**Text excerpt:**
To the best of our knowledge, there have been nine studies comparing IGB to CGI in VLBW infants [7–14]. Two of them [7,9] have been published only in an abstracted form, which does not allow for a complete, critical assessment.

Not all studies examined feeding tolerance as an outcome variable. Blondheim et al. [11] examined mostly pulmonary mechanics in a study of 24 VLBW infants and concluded that IGB negatively affects pulmonary function, while feeding with CGI does not alter baseline pulmonary mechanics. That specific study related to infants who already tolerated feeds, regardless of the method used. Aynsley-Green et al. [8] focused on entero-insular hormones and concluded that IGB elicits cyclical surges of these hormones not found with CGI. Since several of these hormones have a trophic effect on the intestinal mucosa [15], it has been speculated that IGB may be a preferable method of feeding in VLBW infants, because of its potential for inducing faster gut maturation. In contrast, Parker et al. [16] found that in infants with intestinal disease (protracted diarrhea or short bowel), CGI improves enteral balance, leading to higher nutrient retention than IGB. The latter study prompted the examination of the hypothesis that in VLBW infants, CGI would improve nutrient balance when compared with IGB. This hypothesis has been tested in six studies [4,9,10,12–14]; in all of them, CGI was not found to improve nutrient balance, whether this was tested indirectly through the examination of weight gain [4,10,12,14] or time to regain birth weight [9,13,14] or directly through balance studies [4].

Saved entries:
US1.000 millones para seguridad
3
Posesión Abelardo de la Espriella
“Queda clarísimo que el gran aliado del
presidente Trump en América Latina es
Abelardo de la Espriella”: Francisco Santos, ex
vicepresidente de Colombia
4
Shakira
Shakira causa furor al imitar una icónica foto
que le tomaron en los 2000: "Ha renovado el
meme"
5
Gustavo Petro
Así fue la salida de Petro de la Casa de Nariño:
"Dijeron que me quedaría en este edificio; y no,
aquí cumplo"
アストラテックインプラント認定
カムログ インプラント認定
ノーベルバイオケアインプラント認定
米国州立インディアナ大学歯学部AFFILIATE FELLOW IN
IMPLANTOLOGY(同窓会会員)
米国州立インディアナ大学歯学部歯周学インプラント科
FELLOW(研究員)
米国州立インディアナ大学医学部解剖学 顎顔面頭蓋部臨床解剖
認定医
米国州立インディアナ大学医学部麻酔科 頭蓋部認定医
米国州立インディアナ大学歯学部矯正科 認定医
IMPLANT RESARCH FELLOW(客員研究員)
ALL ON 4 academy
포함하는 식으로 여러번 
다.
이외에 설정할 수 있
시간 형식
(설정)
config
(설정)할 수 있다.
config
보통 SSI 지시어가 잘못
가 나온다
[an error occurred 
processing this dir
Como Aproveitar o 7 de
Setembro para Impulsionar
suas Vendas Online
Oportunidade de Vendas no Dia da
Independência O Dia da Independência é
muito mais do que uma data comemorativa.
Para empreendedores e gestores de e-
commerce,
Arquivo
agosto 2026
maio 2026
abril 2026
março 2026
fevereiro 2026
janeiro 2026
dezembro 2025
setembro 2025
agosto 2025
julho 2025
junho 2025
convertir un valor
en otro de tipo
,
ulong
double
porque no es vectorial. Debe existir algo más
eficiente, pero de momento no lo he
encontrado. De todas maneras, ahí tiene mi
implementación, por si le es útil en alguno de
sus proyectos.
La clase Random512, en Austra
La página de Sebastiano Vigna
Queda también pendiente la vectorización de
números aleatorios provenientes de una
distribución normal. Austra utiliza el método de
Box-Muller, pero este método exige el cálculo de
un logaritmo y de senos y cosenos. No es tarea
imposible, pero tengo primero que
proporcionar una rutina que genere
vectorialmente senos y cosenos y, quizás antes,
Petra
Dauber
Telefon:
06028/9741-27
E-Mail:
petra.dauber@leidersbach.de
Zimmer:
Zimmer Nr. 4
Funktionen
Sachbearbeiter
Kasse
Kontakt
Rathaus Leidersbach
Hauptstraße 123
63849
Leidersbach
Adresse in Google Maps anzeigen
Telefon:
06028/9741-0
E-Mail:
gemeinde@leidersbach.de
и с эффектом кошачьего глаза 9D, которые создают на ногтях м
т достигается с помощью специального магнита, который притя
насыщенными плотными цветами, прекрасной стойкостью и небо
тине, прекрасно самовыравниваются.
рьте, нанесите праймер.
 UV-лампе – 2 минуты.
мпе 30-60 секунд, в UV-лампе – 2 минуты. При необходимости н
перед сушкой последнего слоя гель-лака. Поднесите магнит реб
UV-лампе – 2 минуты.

**What the exercise asks:**
Quote the text on infant feeding methods word for word, between "To the best" and "complete, critical assessment.", inclusive. The records were taken from a source separate from the text on infant feeding methods.

**Solution for this task:**
To the best of our knowledge, there have been nine studies comparing IGB to CGI in VLBW infants [7–14]. Two of them [7,9] have been published only in an abstracted form, which does not allow for a complete, critical assessment.